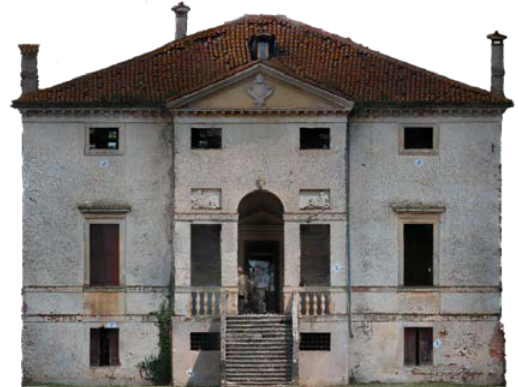
Figure 5. The study case: the main façade of Villa Forni Cerato, in Montecchio Precalcino, Vicenza. The orthophoto has a GSD of 0.004 m. The orthophoto elaborated from UAV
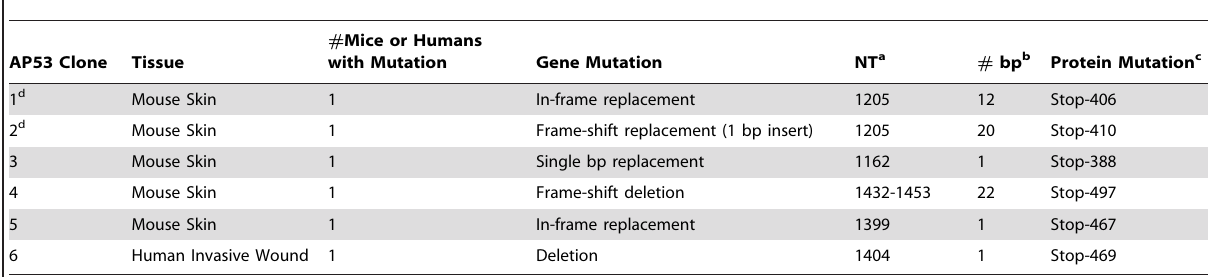
Table 3. Mutations found in covS gene of GAS strain AP53/ covS + during infection.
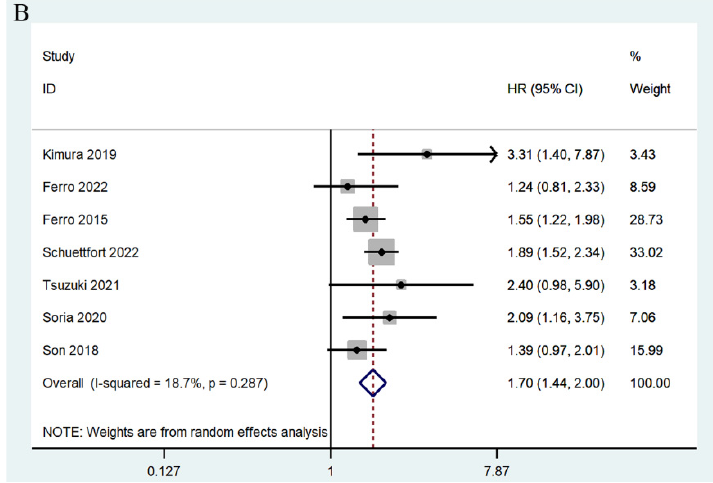
Figure 5. Forest plots of relationship between mGPS and RFS in patients with urothelial carcinoma: ( A ) mGPS 1 vs. 0; ( B ) mGPS 2 vs. 0 [17,24,25,27,28,31,33].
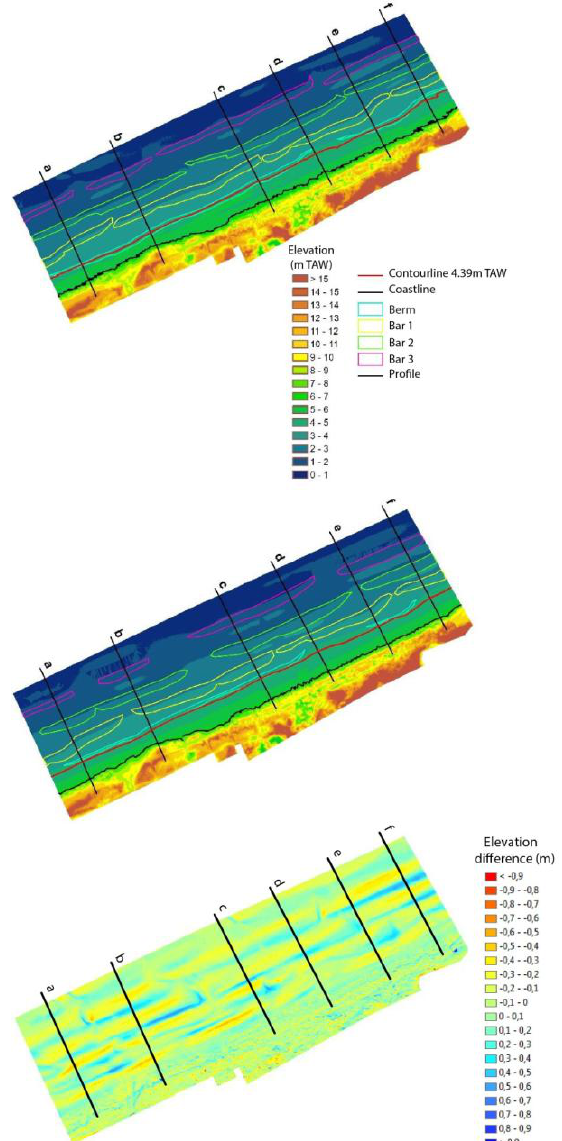
Figure 4. Extracted coastline indicators and beach morphological features superimposed on the DEMs of the pre- (14/12/2016) and post-storm (17/01/2017), and difference of DEMs.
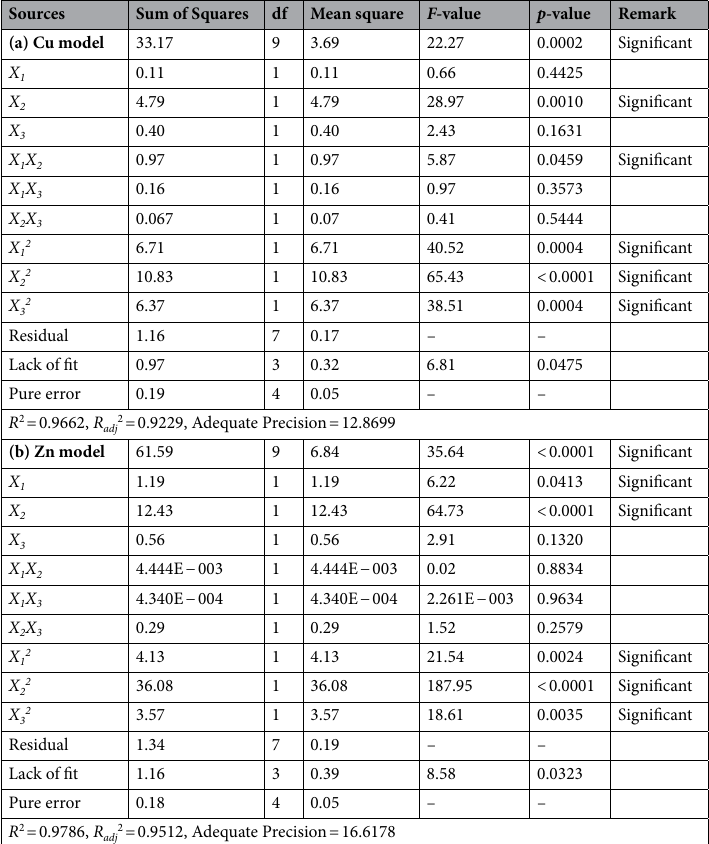
Table 3. ANOVA results for response surface quadratic models for Cu 2+ and Zn 2+ adsorption efficiency.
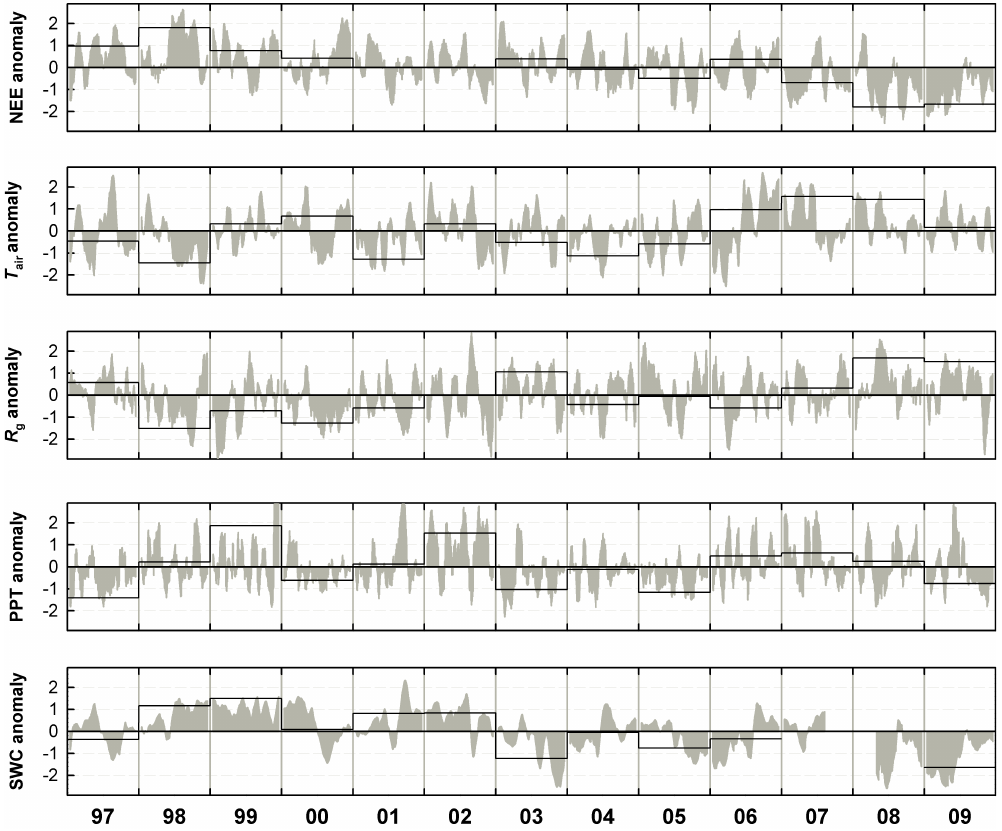
Fig. 1. Deviation of NEE, air temperature ( T air ), global radiation ( R g ), precipitation (PPT) and soil water content (SWC) from the 13yr annual average (black solid line) and daily average values (grey areas). The daily data were smoothed with a 30-day moving average. The y-axis gives the standard deviation from the mean (e.g. the annual NEE anomaly in 1998 is about 2 SD above the 13yr average with less uptake of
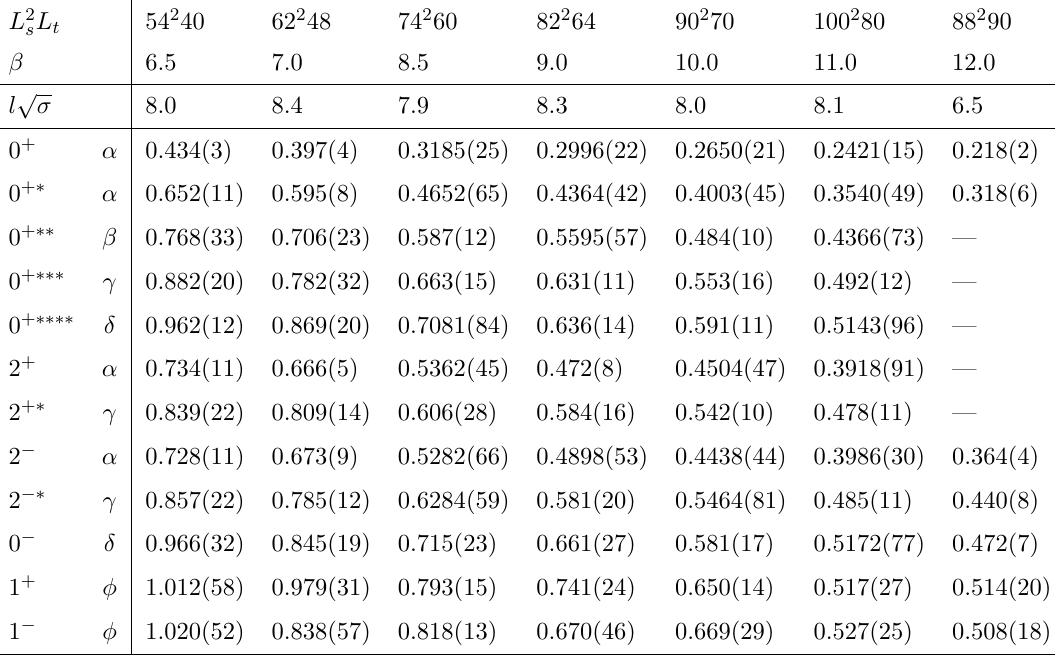
Table 20 . SO(3) glueball masses am G . Grades, e.g. (cid:11) , explained in section 3.6.6.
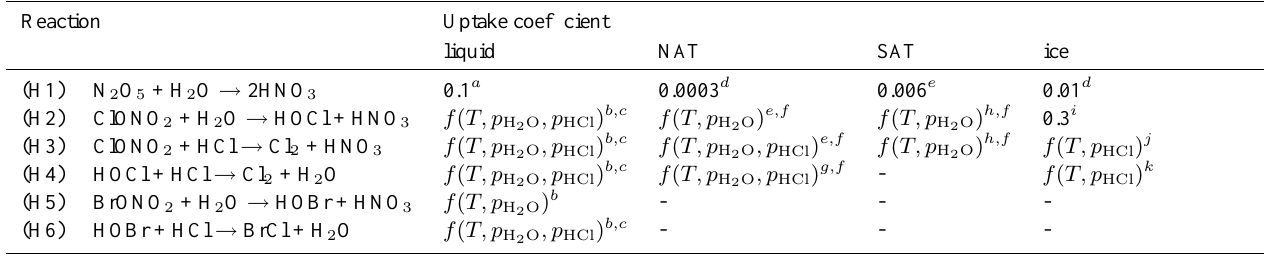
Table 4. Heterogeneous reactions included in the model Reaction Uptake coefficient liquid NAT SAT ice (H1) 0.0003 d 0.006 e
┄┄┄┄┄┄
● Problem to solve
Only one stretch of the material above is wanted: the line containing "Figure 5. Forest" through the line containing "Table 3. ANOVA". Restate it word for word, minus the pictures.

● Response to this exercise
Figure 5. Forest plots of relationship between mGPS and RFS in patients with urothelial carcinoma: ( A ) mGPS 1 vs. 0; ( B ) mGPS 2 vs. 0 [17,24,25,27,28,31,33].
Figure 4. Extracted coastline indicators and beach morphological features superimposed on the DEMs of the pre- (14/12/2016) and post-storm (17/01/2017), and difference of DEMs.
Table 3. ANOVA results for response surface quadratic models for Cu 2+ and Zn 2+ adsorption efficiency.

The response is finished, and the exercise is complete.